■ DIRECTIONS FOR THIS TASK
The records that follow must be repeated exactly, except for their pictures.

■ EXTRACTED MATERIAL
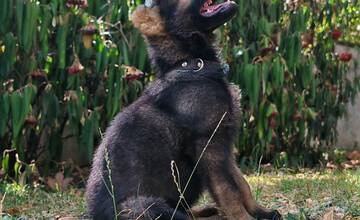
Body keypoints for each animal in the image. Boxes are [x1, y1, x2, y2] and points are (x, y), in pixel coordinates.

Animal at [86, 0, 282, 220]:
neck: (193, 64)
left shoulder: (224, 145)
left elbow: (241, 183)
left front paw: (261, 212)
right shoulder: (210, 146)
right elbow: (228, 191)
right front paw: (243, 217)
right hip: (142, 205)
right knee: (177, 215)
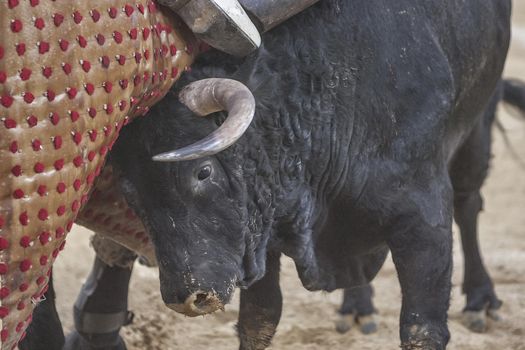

■ RESPONSE
Body keypoints for each animal in the image. Boxes are [x1, y1, x2, y2] and points are (x, y), in pixel coordinates.

Animal at [86, 0, 282, 220]:
neck: (193, 64)
left shoulder: (224, 145)
left elbow: (241, 183)
left front paw: (261, 212)
right shoulder: (210, 146)
right elbow: (228, 191)
right front paw: (243, 217)
right hip: (142, 205)
right knee: (177, 215)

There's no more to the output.